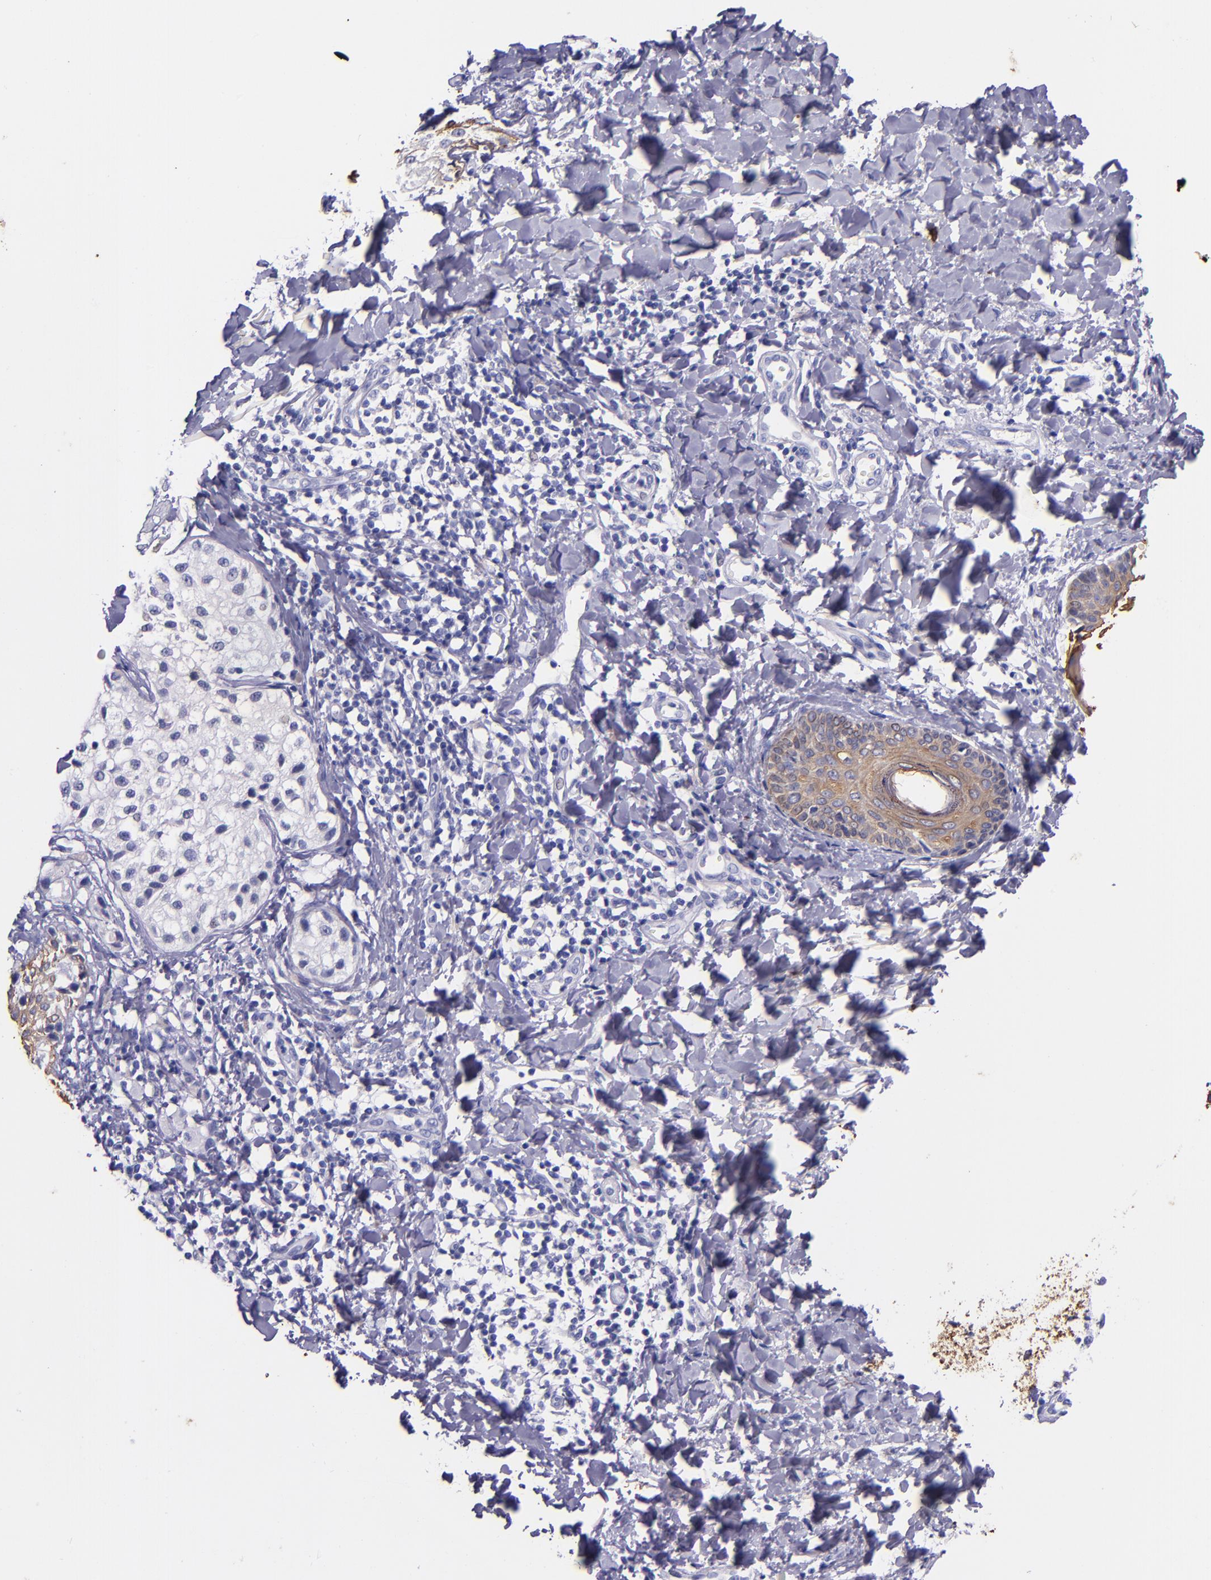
{"staining": {"intensity": "negative", "quantity": "none", "location": "none"}, "tissue": "melanoma", "cell_type": "Tumor cells", "image_type": "cancer", "snomed": [{"axis": "morphology", "description": "Malignant melanoma, NOS"}, {"axis": "topography", "description": "Skin"}], "caption": "Immunohistochemistry (IHC) histopathology image of neoplastic tissue: human malignant melanoma stained with DAB shows no significant protein expression in tumor cells.", "gene": "KRT4", "patient": {"sex": "male", "age": 23}}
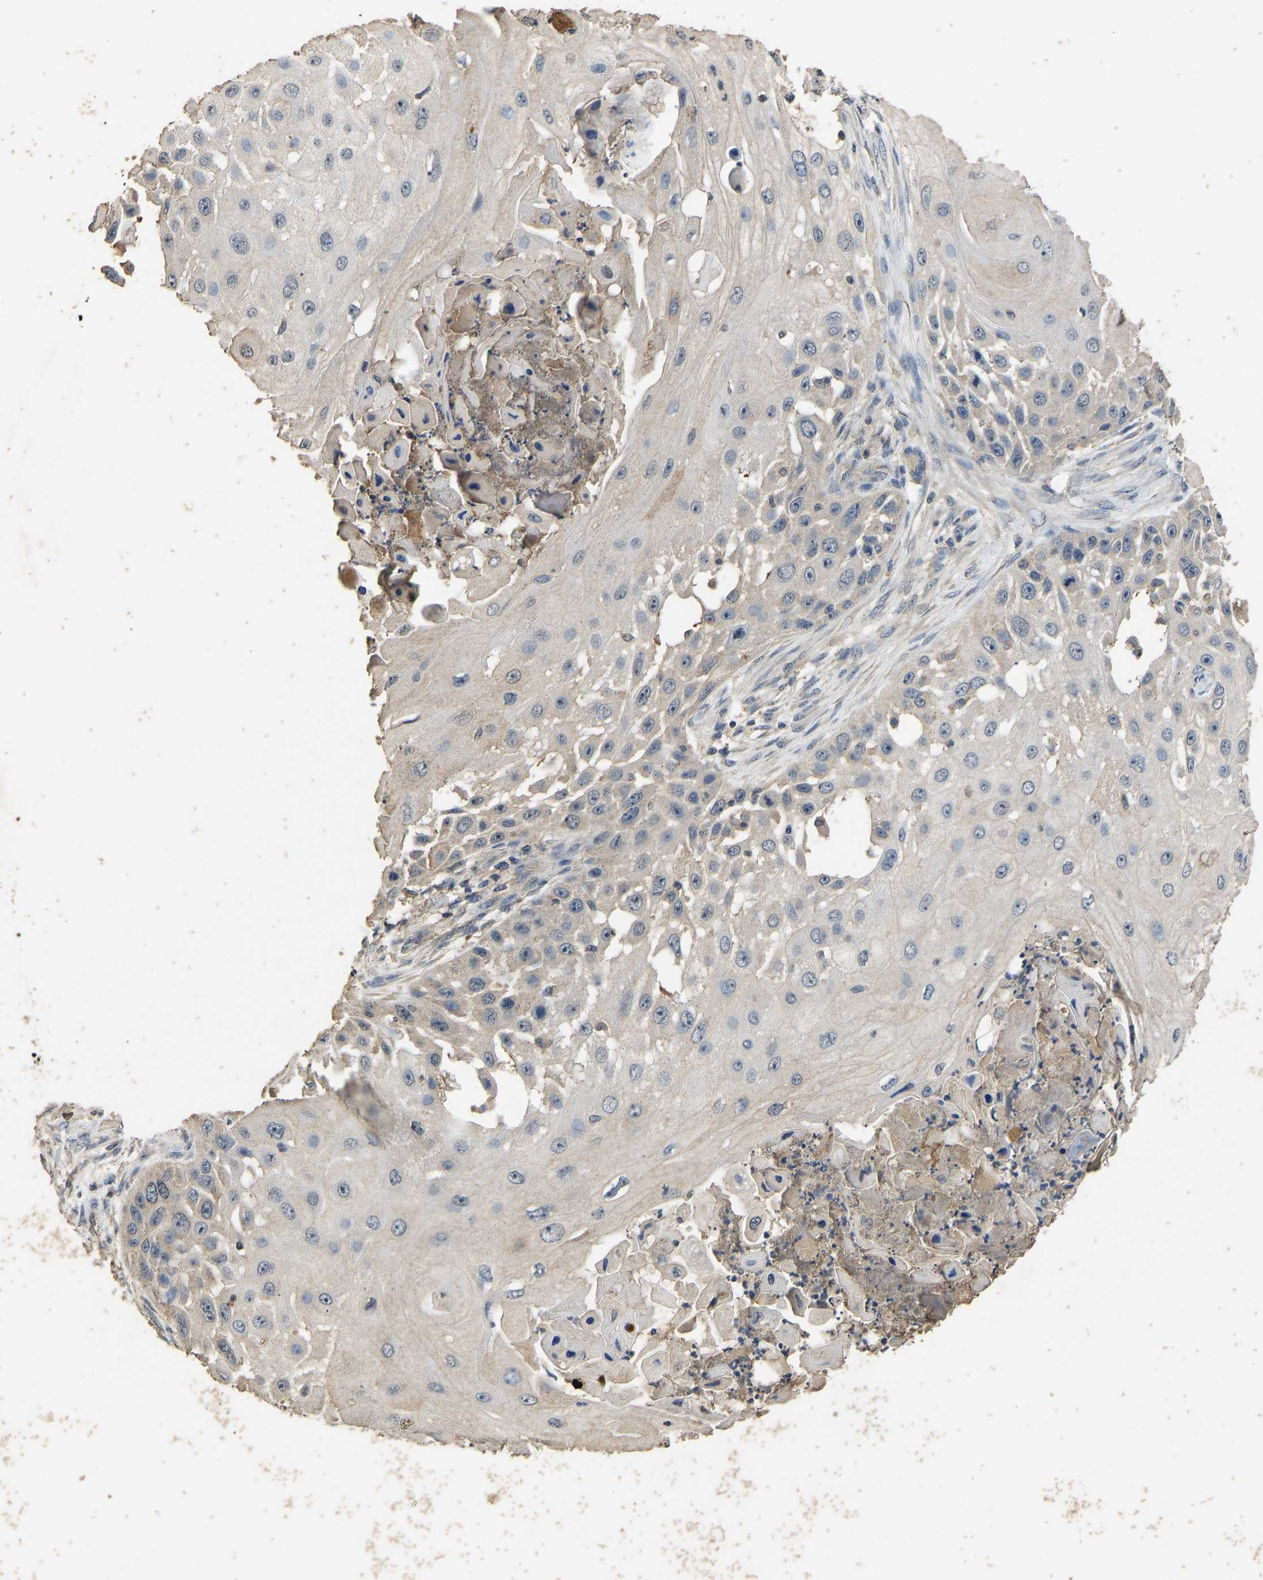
{"staining": {"intensity": "weak", "quantity": "25%-75%", "location": "cytoplasmic/membranous"}, "tissue": "skin cancer", "cell_type": "Tumor cells", "image_type": "cancer", "snomed": [{"axis": "morphology", "description": "Squamous cell carcinoma, NOS"}, {"axis": "topography", "description": "Skin"}], "caption": "Brown immunohistochemical staining in human skin cancer (squamous cell carcinoma) shows weak cytoplasmic/membranous staining in about 25%-75% of tumor cells.", "gene": "CIDEC", "patient": {"sex": "female", "age": 44}}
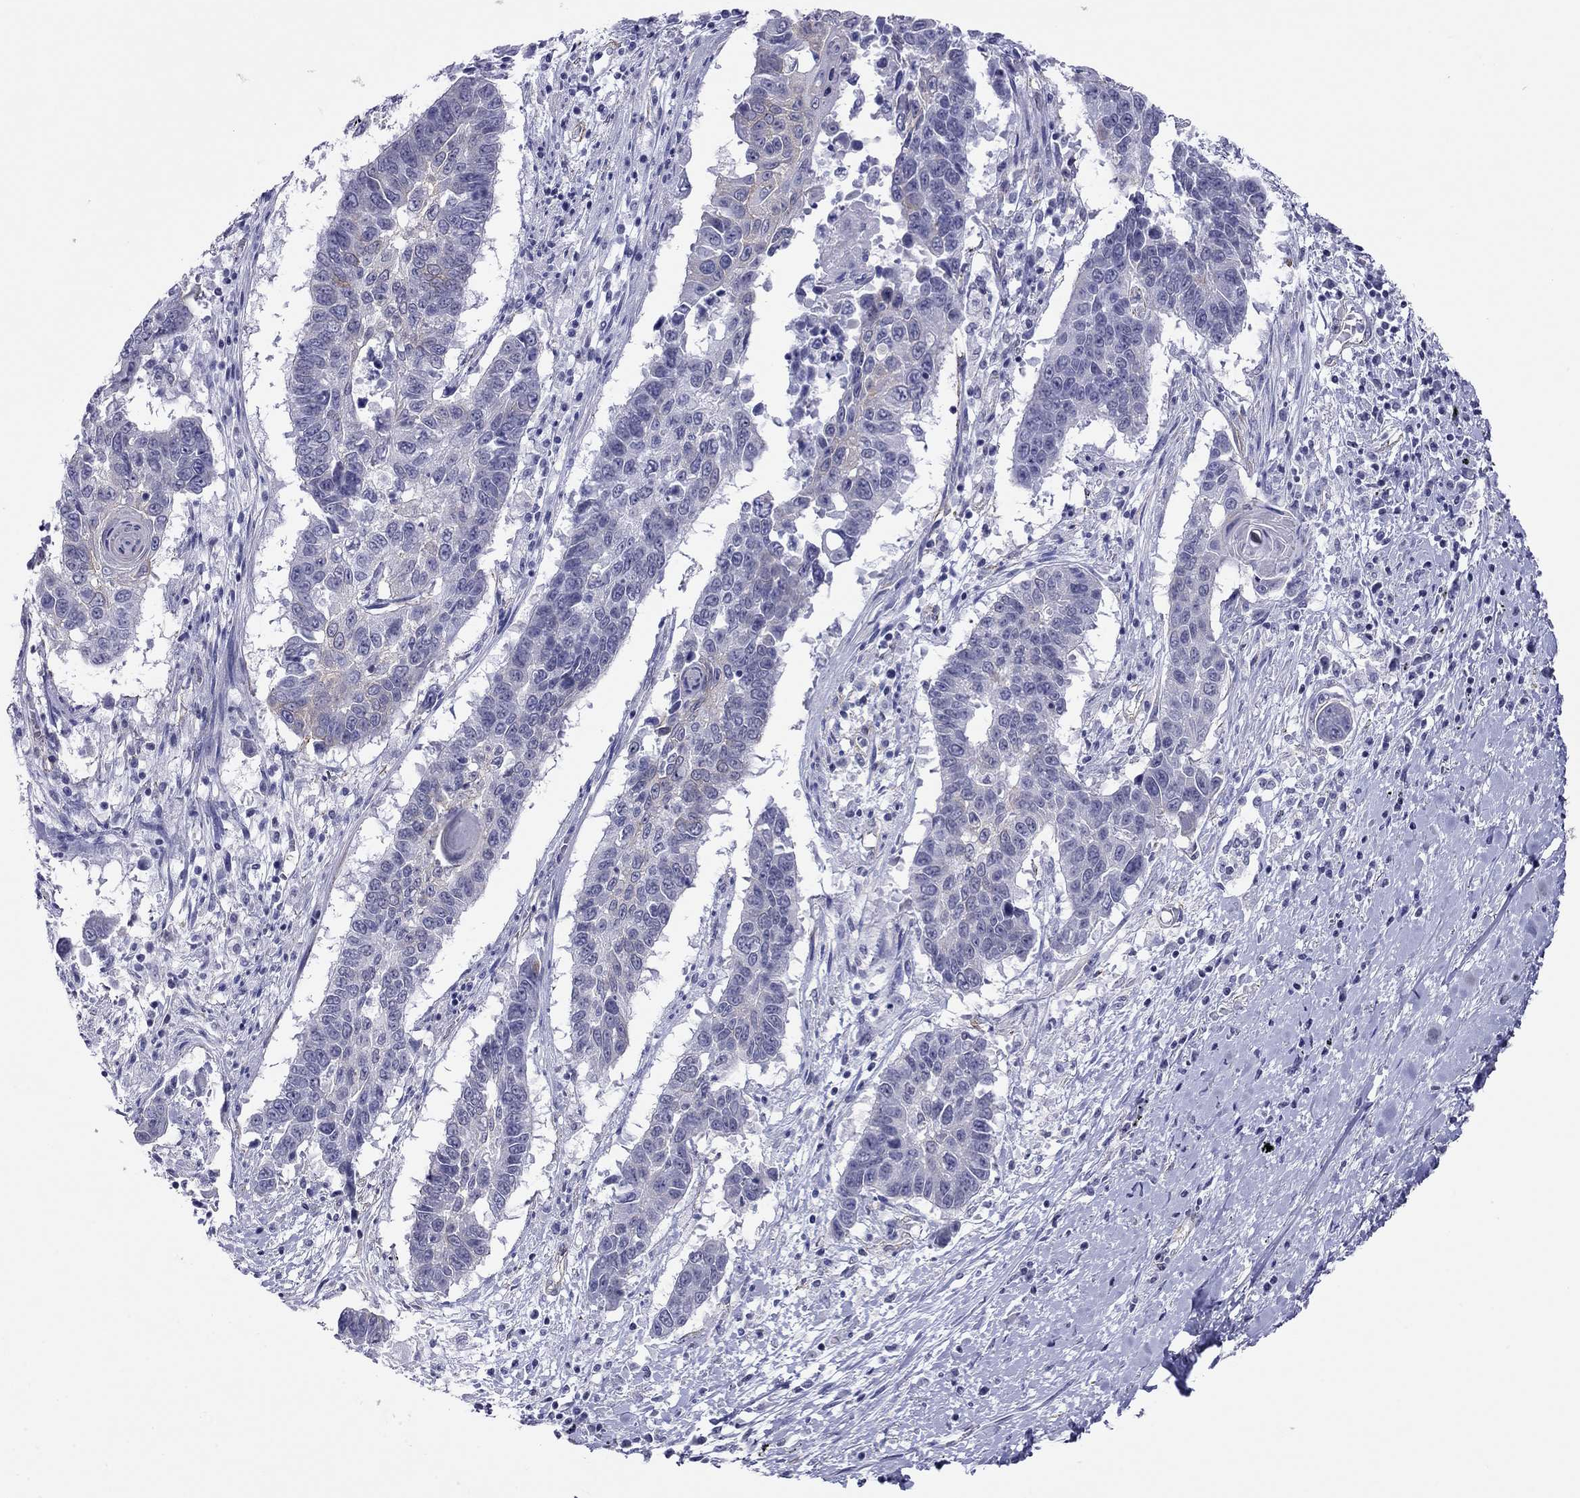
{"staining": {"intensity": "weak", "quantity": "<25%", "location": "cytoplasmic/membranous"}, "tissue": "lung cancer", "cell_type": "Tumor cells", "image_type": "cancer", "snomed": [{"axis": "morphology", "description": "Squamous cell carcinoma, NOS"}, {"axis": "topography", "description": "Lung"}], "caption": "An IHC histopathology image of squamous cell carcinoma (lung) is shown. There is no staining in tumor cells of squamous cell carcinoma (lung).", "gene": "MYMX", "patient": {"sex": "male", "age": 73}}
--------
*What is needed*. Give every line of the data above again as it stands; the pictures stay out.

*Your response*.
{"staining": {"intensity": "negative", "quantity": "none", "location": "none"}, "tissue": "melanoma", "cell_type": "Tumor cells", "image_type": "cancer", "snomed": [{"axis": "morphology", "description": "Malignant melanoma, NOS"}, {"axis": "topography", "description": "Skin"}], "caption": "Immunohistochemistry (IHC) histopathology image of neoplastic tissue: human malignant melanoma stained with DAB shows no significant protein expression in tumor cells.", "gene": "KRT4", "patient": {"sex": "male", "age": 23}}
{"staining": {"intensity": "weak", "quantity": "25%-75%", "location": "cytoplasmic/membranous"}, "tissue": "skin cancer", "cell_type": "Tumor cells", "image_type": "cancer", "snomed": [{"axis": "morphology", "description": "Squamous cell carcinoma, NOS"}, {"axis": "topography", "description": "Skin"}], "caption": "Brown immunohistochemical staining in human skin cancer (squamous cell carcinoma) shows weak cytoplasmic/membranous staining in about 25%-75% of tumor cells.", "gene": "CIDEC", "patient": {"sex": "female", "age": 44}}
{"staining": {"intensity": "weak", "quantity": "<25%", "location": "cytoplasmic/membranous"}, "tissue": "lung cancer", "cell_type": "Tumor cells", "image_type": "cancer", "snomed": [{"axis": "morphology", "description": "Squamous cell carcinoma, NOS"}, {"axis": "topography", "description": "Lung"}], "caption": "An IHC histopathology image of squamous cell carcinoma (lung) is shown. There is no staining in tumor cells of squamous cell carcinoma (lung).", "gene": "MYMX", "patient": {"sex": "male", "age": 73}}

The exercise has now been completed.